> _Assignment_
Find the word "lines" in the records below. List each line containing it.

::: Material supplied :::

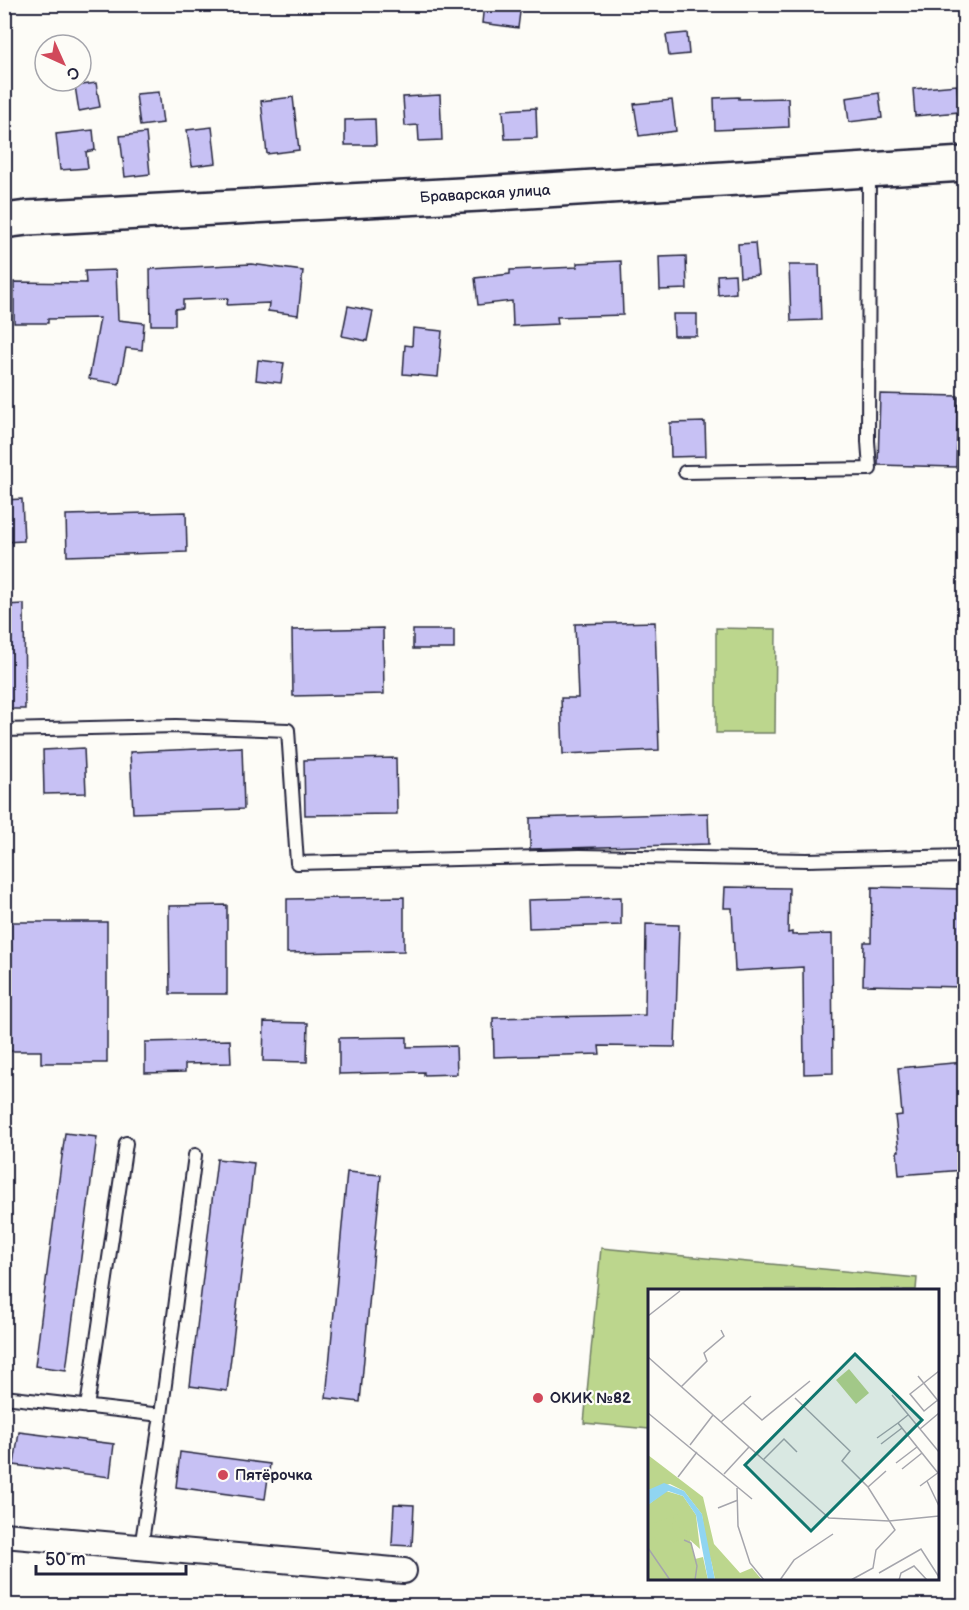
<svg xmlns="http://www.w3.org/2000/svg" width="969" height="1610" font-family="'Balsamiq Sans',sans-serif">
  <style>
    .green { fill: #bcd68d; stroke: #6f7c64; stroke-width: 1.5 }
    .building { fill: #c7c1f4; stroke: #22223b; stroke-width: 1.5 }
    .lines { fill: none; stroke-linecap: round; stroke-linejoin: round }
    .lane-casing { stroke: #22223b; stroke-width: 16 }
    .street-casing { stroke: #22223b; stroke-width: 28 }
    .secondary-casing { stroke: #22223b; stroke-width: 38 }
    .lane { stroke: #fdfcf7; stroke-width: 12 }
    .street { stroke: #fdfcf7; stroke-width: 24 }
    .secondary { stroke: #fdfcf7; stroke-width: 33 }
    .poi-dot { fill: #d1495b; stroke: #fdfcf7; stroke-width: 2 }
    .labels { text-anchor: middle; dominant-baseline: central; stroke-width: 4.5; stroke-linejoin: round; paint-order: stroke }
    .street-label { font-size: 15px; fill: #22223b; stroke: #fdfcf7 }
    .poi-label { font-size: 15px; font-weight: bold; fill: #22223b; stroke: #fdfcf7; text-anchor: start }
    .inset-road { fill: none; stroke: #a5a5ac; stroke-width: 1.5 }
    .view { fill: #0f766e; fill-opacity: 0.15; stroke: #0f766e; stroke-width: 3 }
    .inset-edge { fill: none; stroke: #22223b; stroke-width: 3 }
  </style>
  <rect width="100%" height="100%" fill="#fdfcf7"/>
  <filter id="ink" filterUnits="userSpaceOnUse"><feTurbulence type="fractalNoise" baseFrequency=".0167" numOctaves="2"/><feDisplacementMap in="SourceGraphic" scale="12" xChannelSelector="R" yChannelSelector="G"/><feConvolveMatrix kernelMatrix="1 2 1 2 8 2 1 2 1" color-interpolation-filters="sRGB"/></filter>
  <g filter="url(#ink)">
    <path class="green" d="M 716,628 L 776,629 L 775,733 L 716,733 Z
      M 601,1248 L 917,1278 L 916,1290 L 650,1290 L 649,1429 L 584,1423 Z"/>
    <path class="building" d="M 484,4 L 521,4 L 518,28 L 482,23 Z
      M 687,33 L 689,54 L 669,56 L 666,35 Z
      M 96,83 L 100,107 L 79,111 L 75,86 Z
      M 957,85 L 959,112 L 915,116 L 913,89 Z
      M 159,92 L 163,123 L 140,126 L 136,94 Z
      M 879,93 L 882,118 L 849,122 L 846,98 Z
      M 440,95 L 442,140 L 419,141 L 418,125 L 405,126 L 403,97 Z
      M 293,97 L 299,150 L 267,154 L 261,101 Z
      M 739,97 L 739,99 L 788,98 L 789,127 L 715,130 L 714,98 Z
      M 672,100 L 676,131 L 639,136 L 634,104 Z
      M 536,108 L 537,138 L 505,139 L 503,110 Z
      M 375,119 L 376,145 L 345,145 L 345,120 Z
      M 212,127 L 216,163 L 192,166 L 187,130 Z
      M 93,130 L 95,150 L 86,152 L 88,168 L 60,170 L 56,134 Z
      M 146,133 L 150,174 L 125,177 L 120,136 Z
      M 755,243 L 758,275 L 740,277 L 738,244 Z
      M 686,256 L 687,289 L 660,290 L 659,257 Z
      M 621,261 L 623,315 L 557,317 L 558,324 L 513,326 L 512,301 L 478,305 L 475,278 L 510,274 L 510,270 L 577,267 L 577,263 Z
      M 251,264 L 303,271 L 298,315 L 268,311 L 269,303 L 227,305 L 228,298 L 183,300 L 183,308 L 175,309 L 175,325 L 151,325 L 150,269 Z
      M 789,265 L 819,265 L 821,320 L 791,321 Z
      M 116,270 L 118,320 L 144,323 L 142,350 L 126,348 L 119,384 L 89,379 L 100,318 L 48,319 L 48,323 L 14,323 L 14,282 L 86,283 L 85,271 Z
      M 735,274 L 736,293 L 718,295 L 717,275 Z
      M 348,306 L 373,311 L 367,341 L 342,336 Z
      M 673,314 L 697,314 L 697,336 L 674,336 Z
      M 413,328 L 442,331 L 438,377 L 403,374 L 405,345 L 412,346 Z
      M 258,360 L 284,363 L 281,383 L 256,380 Z
      M 880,394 L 958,396 L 956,467 L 878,465 Z
      M 705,422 L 706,456 L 671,457 L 670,423 Z
      M 22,499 L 24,541 L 4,542 L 4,500 Z
      M 186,512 L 187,552 L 67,556 L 66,515 Z
      M 24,604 L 25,709 L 4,709 L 4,605 Z
      M 655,622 L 659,750 L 563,754 L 561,698 L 578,698 L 575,624 Z
      M 383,628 L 384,694 L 293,696 L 292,630 Z
      M 413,630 L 454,630 L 454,649 L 413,649 Z
      M 242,747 L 244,809 L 133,813 L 130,752 Z
      M 84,748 L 86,793 L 44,794 L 43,750 Z
      M 396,758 L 397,814 L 305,815 L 304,760 Z
      M 708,813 L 709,844 L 530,849 L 530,818 Z
      M 725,887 L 789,888 L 788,933 L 792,932 L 792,935 L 832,934 L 833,1073 L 804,1074 L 803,967 L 735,971 L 732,908 L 724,908 Z
      M 872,887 L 964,889 L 964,987 L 863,985 L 864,942 L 871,942 Z
      M 404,897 L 404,951 L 287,953 L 287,899 Z
      M 621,897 L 621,925 L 529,928 L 528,900 Z
      M 227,905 L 227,994 L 170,994 L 169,906 Z
      M 4,922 L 107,922 L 107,1063 L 41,1063 L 41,1051 L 4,1051 Z
      M 646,924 L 679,925 L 675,1047 L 599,1046 L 600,1054 L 494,1057 L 493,1018 L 645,1015 Z
      M 264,1022 L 308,1023 L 307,1062 L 263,1061 Z
      M 407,1037 L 407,1047 L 456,1046 L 457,1074 L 424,1075 L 424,1072 L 339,1074 L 339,1038 Z
      M 230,1040 L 231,1063 L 185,1064 L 185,1072 L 145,1073 L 145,1042 Z
      M 964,1062 L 964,1170 L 899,1175 L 897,1151 L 899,1151 L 895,1116 L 902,1115 L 898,1068 Z
      M 65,1133 L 97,1137 L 66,1370 L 35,1366 Z
      M 217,1159 L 254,1163 L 227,1391 L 190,1386 Z
      M 347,1172 L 381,1175 L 360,1402 L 326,1398 Z
      M 19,1432 L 114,1444 L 110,1477 L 14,1465 Z
      M 180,1452 L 270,1464 L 265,1499 L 176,1487 Z
      M 394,1504 L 414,1505 L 412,1546 L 392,1545 Z"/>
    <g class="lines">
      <g class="lane-casing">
        <path id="lane" d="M 685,472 L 870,469 L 868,441 L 869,171
          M 4,730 L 176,726 L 288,730 L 297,863 L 580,856 L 807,860 L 964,856
          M 4,1397 L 161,1415 L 141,1548
          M 87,1407 L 126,1143
          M 161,1415 L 195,1155"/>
      </g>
      <g class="street-casing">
        <path id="street" d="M 4,1535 L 404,1571"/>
      </g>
      <g class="secondary-casing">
        <g id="secondary">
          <path id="s1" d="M 4,221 L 27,218 L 480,194 L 964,164"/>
        </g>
      </g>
      <use href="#lane" class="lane"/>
      <use href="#street" class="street"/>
      <use href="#secondary" class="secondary"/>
    </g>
  </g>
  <g class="poi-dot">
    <circle cx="538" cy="1398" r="6"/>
    <circle cx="223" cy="1475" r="6"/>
  </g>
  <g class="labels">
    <g class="street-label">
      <text stroke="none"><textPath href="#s1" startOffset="482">Браварская улица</textPath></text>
    </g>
    <g class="poi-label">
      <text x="550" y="1398">ОКИК №82</text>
      <text x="235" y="1475">Пятёрочка</text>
    </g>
  </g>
  <g transform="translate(648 1289)">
    <rect width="291" height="291" fill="#fdfcf7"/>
    <path d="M 201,80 L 221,104 L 208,115 L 188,91 ZM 0,166 L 55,208 L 66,255 L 92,284 L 104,279 L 114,291 L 67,291 L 54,225 L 36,202 L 22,195 L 0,201 ZM 18,202 L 35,207 L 48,226 L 52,260 L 42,251 L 47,270 L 55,268 L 60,291 L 0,291 L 0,216 Z" fill="#bcd68d"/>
    <path d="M 44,206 L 53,214 L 58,228 L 70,291 L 59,260 L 54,225 L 41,208 ZM 29,225 L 39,241 L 38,248 L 24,227 L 25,240 L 31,251 L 24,254 L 25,248 L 21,245 L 10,254 L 6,248 L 11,244 L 6,234 Z" fill="#bcd68d"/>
    <path d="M 16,194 L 36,202 L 54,225 L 67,291 L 60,291 L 48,226 L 35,207 L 20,202 L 0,216 L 0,201 Z" fill="#90d5f1"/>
    <path class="inset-road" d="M 0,27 L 32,2M 0,68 L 181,229 L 241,232 L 291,227M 291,82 L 262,105 L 276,122 L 291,110M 270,87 L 291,113M 33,98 L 59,72 L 56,64 L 76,47 L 73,41M 244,106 L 291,163M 147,109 L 202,162 L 194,172 L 220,198 L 247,241 L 228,261 L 225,279 L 203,291M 95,114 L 114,131 L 162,92M 0,124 L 104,210M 260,126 L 250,134 L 290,184M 73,133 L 103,107M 272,140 L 291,124M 229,149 L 250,134M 233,155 L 254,139M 42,156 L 65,126M 115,171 L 136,150 L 149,163M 248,174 L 269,158M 254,180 L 274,164M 76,185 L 101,158M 30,188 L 49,163M 279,192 L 291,217M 272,197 L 291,183M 220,198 L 238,182M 89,199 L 90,237 L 102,274 L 116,291M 70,219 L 90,211M 36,251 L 43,254 L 49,277 L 47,291M 0,259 L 22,291M 231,284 L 273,260 L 291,288M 132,291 L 146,271 L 185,245M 251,291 L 253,284 L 266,277 L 279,291"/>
    <path class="view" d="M 207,65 L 274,131 L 163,242 L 97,176 Z"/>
    <rect width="291" height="291" class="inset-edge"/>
  </g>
  <rect width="969" height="1610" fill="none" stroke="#fdfcf7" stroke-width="24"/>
  <rect x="12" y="12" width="945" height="1586" fill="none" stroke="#22223b" stroke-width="2" filter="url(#ink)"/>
  <g transform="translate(63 63) rotate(135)"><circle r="28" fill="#fdfcf7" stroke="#a5a5ac" stroke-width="1.5"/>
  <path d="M0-4.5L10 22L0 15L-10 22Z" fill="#d1495b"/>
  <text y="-9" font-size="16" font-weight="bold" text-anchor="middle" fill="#22223b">С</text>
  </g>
  <path d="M36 1565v9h150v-9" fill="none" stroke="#22223b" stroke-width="3"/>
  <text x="45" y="1565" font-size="18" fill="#22223b" stroke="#fdfcf7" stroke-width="4.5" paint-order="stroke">50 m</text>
</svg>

:::

> _Reply_
    .lines { fill: none; stroke-linecap: round; stroke-linejoin: round }
    <g class="lines">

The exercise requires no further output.